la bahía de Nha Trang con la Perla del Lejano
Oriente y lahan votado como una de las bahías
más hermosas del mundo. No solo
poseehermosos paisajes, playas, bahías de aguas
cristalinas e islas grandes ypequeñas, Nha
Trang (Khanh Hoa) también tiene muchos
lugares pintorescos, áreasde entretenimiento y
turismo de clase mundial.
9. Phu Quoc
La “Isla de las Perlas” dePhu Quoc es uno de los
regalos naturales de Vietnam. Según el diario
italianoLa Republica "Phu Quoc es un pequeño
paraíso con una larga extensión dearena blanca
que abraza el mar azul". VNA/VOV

════════════════

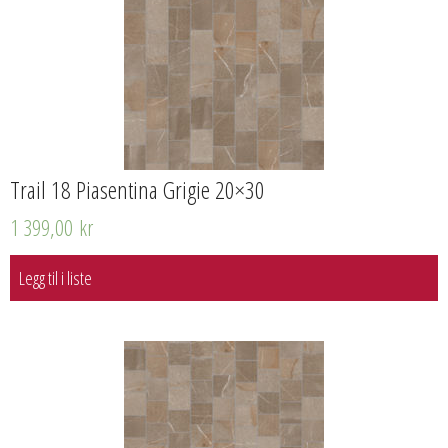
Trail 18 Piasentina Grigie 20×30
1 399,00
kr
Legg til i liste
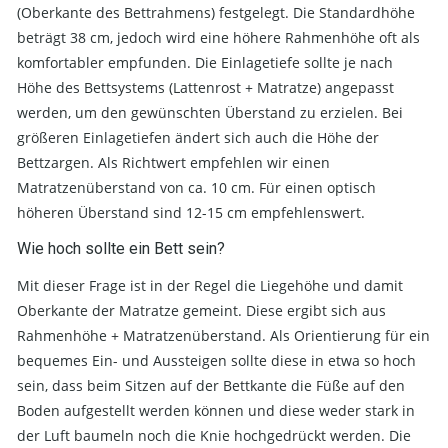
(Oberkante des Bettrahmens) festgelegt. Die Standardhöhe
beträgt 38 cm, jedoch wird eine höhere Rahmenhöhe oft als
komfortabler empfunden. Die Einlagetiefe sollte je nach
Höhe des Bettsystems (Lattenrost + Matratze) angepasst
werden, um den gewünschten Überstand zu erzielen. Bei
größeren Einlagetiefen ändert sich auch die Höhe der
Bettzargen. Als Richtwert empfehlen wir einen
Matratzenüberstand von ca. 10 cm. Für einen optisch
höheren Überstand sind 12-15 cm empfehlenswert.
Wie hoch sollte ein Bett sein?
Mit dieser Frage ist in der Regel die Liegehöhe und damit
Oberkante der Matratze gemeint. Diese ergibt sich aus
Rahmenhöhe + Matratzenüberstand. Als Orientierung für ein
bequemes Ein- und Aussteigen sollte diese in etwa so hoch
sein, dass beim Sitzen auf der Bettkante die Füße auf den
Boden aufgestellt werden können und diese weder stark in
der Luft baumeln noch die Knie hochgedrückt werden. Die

════════════════

The task
Format the lines from the one containing "Trail 18 Piasentina Grigie 20×30" up to and including the one containing "Legg til i liste" as a numbered list, omitting any blank lines.

Exercise response
1. Trail 18 Piasentina Grigie 20×30
2. 1 399,00
3. kr
4. Legg til i liste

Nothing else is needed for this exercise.